Учитывая перипетии принятия действующей Конституции, последняя, конечно, не может считаться надежным источником легитимности ни с исторической, ни с юридической точек зрения. Однако написанная под конкретный заказ, даже под конкретного человека Конституция на удивление точно выразила некоторые традиционные реалии российской государственности. Подогнанная вроде бы под параметры США или Франции с большими полномочиями президента, на практике она скорее смотрелась как пролонгация дореволюционной российской монархии с Государственной Думой или даже без оной. Не означает ли нынешняя критика Конституции не только намерение власти отказаться от наследия ельцинской эпохи, но и стремление порвать с историческим прошлым российской власти вообще, в котором, надо признаться, мало что напоминает демократические стандарты современного Запада?

Творцы Конституции 1993 года заложили в нее довольно прочный запас стабильности. Механизм принятия поправок к российской Конституции довольно сложен по сравнению с конституцией советской, только формально отражавшей принцип федерации. Для изменения основного закона необходимо две трети голосов в нижней палате и три четверти в верхней, причем поправка должна быть одобрена законодательными органами двух третей субъектов федерации (т.е. 60 из 89).
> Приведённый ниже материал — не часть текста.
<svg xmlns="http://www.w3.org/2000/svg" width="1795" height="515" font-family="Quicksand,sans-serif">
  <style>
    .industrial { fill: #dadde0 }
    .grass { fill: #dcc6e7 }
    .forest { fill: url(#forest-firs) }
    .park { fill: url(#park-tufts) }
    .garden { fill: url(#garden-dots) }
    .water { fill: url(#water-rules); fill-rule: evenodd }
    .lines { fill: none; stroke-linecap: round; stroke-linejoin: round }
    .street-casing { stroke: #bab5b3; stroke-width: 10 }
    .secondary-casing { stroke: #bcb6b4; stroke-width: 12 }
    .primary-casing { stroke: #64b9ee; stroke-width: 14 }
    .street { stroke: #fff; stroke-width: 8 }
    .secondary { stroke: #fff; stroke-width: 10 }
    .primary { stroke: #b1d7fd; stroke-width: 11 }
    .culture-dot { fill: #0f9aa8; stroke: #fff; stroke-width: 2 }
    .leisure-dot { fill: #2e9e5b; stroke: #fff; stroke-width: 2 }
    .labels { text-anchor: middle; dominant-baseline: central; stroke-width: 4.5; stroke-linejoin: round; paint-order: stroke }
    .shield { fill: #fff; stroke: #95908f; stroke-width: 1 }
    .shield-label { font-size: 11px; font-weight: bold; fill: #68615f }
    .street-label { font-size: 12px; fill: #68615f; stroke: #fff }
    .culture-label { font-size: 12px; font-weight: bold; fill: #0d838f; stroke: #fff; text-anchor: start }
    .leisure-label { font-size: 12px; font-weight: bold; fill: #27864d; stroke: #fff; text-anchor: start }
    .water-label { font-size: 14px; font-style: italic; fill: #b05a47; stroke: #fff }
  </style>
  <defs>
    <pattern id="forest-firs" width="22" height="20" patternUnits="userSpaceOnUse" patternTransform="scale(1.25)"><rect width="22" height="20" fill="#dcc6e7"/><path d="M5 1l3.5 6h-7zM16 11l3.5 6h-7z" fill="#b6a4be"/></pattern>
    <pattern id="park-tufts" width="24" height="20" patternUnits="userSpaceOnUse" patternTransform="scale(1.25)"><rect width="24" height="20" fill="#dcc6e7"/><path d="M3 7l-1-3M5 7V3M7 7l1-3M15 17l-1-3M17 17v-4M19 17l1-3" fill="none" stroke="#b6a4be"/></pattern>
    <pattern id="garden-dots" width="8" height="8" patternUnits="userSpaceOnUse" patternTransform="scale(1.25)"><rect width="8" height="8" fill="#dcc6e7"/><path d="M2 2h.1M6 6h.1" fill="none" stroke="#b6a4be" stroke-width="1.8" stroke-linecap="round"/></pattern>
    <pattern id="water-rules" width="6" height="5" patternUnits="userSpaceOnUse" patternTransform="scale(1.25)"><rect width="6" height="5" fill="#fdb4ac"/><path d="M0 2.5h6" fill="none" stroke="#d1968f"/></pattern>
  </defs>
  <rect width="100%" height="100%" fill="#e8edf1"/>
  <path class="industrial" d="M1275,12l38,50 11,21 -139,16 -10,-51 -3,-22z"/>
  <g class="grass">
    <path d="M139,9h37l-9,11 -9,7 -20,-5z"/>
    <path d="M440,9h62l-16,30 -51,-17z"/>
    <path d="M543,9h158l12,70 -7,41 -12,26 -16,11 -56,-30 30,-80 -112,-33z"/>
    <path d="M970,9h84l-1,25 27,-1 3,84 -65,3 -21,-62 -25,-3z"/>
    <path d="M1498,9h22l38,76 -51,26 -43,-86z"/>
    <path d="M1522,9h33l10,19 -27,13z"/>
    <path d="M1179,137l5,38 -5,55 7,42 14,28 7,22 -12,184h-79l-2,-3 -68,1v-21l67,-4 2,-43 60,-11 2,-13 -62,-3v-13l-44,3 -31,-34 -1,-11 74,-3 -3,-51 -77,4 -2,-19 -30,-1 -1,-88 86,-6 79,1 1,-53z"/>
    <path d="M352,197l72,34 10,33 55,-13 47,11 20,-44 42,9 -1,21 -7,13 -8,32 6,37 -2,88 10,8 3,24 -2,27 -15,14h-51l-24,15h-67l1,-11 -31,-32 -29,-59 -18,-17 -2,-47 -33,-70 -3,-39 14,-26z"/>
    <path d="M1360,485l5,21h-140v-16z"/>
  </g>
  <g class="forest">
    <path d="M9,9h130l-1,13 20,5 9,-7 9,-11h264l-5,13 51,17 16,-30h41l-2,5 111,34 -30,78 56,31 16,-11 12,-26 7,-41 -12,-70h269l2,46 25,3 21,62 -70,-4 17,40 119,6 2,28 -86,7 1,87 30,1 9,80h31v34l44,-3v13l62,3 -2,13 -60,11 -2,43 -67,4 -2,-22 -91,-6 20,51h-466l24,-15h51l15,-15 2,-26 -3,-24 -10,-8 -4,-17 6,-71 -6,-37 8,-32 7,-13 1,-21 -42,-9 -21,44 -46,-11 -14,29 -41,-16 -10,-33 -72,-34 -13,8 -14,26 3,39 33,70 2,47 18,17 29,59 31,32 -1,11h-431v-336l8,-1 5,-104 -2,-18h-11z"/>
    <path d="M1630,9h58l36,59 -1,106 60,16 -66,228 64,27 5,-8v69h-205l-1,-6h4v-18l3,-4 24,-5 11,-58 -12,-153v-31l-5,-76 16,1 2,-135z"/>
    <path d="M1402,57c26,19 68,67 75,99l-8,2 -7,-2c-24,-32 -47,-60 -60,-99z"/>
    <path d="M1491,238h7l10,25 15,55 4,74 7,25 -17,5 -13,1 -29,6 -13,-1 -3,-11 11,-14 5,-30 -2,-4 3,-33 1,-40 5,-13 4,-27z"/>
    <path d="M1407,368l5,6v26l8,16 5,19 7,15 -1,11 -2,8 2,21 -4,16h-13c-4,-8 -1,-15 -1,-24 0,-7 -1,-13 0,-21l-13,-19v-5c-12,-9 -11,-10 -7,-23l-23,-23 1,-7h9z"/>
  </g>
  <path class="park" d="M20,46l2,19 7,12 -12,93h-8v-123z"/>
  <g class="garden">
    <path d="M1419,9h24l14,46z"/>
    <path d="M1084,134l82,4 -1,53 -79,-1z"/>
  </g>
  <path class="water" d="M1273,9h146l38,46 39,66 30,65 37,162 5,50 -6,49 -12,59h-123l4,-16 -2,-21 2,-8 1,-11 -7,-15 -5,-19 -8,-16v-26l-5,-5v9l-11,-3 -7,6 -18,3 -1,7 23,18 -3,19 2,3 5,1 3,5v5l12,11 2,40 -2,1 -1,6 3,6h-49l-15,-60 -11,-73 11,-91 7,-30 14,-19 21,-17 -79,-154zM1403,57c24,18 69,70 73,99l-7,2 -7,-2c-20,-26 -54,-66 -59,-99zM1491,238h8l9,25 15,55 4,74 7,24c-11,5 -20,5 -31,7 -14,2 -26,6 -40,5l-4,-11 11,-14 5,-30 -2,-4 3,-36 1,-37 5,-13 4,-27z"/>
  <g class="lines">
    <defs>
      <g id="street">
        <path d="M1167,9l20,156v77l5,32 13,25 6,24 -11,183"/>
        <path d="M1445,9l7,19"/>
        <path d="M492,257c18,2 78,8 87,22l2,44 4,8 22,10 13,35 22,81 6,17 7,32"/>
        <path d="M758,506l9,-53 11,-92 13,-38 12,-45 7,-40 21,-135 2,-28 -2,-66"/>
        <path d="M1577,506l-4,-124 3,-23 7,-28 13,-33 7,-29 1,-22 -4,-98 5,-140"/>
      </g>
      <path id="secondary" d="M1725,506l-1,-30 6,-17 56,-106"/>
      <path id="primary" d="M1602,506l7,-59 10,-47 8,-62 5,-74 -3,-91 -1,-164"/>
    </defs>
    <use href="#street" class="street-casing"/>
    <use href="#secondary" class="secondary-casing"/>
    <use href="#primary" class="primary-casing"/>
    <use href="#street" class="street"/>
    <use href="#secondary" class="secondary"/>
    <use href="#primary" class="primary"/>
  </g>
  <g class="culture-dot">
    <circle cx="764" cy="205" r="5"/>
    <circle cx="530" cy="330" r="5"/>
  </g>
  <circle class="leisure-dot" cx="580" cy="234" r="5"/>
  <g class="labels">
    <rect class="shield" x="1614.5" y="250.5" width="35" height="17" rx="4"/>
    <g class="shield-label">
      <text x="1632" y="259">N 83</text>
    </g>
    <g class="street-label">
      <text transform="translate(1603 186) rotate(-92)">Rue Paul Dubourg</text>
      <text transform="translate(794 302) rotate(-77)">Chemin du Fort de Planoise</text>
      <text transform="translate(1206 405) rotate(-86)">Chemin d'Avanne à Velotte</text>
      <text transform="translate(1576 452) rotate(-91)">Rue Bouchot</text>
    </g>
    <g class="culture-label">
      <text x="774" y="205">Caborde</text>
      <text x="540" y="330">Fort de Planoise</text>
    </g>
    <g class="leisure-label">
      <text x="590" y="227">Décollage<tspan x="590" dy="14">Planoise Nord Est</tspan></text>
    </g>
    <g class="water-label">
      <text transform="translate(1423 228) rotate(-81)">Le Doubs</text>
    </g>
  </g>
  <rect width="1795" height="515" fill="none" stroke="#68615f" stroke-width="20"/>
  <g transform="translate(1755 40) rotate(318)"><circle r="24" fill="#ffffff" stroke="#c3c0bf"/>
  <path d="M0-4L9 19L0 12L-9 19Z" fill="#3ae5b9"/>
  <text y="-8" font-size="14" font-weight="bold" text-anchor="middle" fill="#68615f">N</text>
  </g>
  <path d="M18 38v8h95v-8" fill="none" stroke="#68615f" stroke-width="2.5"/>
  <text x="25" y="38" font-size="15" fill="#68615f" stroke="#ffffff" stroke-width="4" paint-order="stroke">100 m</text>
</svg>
Правда, норма для голосования в парламенте за конституционную поправку может быть таким же порядком изменена.

Описанным способом не могут вноситься поправки в первые две главы основного закона, а также в последнюю главу, устанавливающую порядок изменения и пересмотра Конституции. Для этого нужен созыв федерального Конституционного собрания тремя пятыми голосов в каждой из палат парламента. Но даже Конституционное собрание не вправе отменить федеративное государственное устройство России. Любая Конституция пытается программировать на вечность учреждаемый и оберегаемый ею строй1.

Для чего и когда может понадобиться созыв Конституционного собрания? Пока все реформы, предпринимавшиеся верховной властью, проводились в пределах конституционного поля: оно оказалось достаточно широко даже для отмены губернаторских выборов. Изменить федеральное устройство и порядок отношений между ветвями власти можно и в рамках действующей Конституции. Пока не видно, чтобы дело касалось основ конституционного строя или перечня прав гражданина, - конституционная трактовка этих принципов заметной критике не подвергается. Кстати, именно приятие, пусть даже молчаливое, отмеченных основ всеми главными политическими силами России позволяет надеяться на формирование когда-нибудь общероссийского политического сознания - своего рода идеологии нового "русизма" (аналог "американизма"). Так зачем же ставить эти принципы под сомнение созывом Конституционного собрания?

Но если демократию, в отличие от нэпа, собираются вводить не надолго, а навсегда, то укрепление легитимности строя путем созыва Конституционного собрания (оно, кстати, может оставить основной закон в неприкосновенности) выглядит вполне логичным. Только нужно ли подводить фундаментом под новую легитимность низведение главы государства со степени "самостоятельной правовой творческой реальности" (И.А.Ильин), чем он является сейчас, на фактический уровень британской королевы?

"Пишите коротко и неясно"

Так инструктировал Наполеон Бонапарт Э.Ж.Сийеса, как писать новую конституцию после 18 брюмера. И здесь трудно усматривать причину в одном только властолюбии первого консула. Потрясенный до основания государственный строй тогдашней Франции, пережившей уже не один революционный и контрреволюционный переворот, нуждался в стабильности и укреплении. Бонапарт должен был провести множество мероприятий - политических, экономических, социальных, военных, - для которых жесткие рамки конституции могли быть только помехой. Если основной закон позволяет провести необходимые реформы, не прибегая к его изменению, - это скорее его достоинство, а не недостаток.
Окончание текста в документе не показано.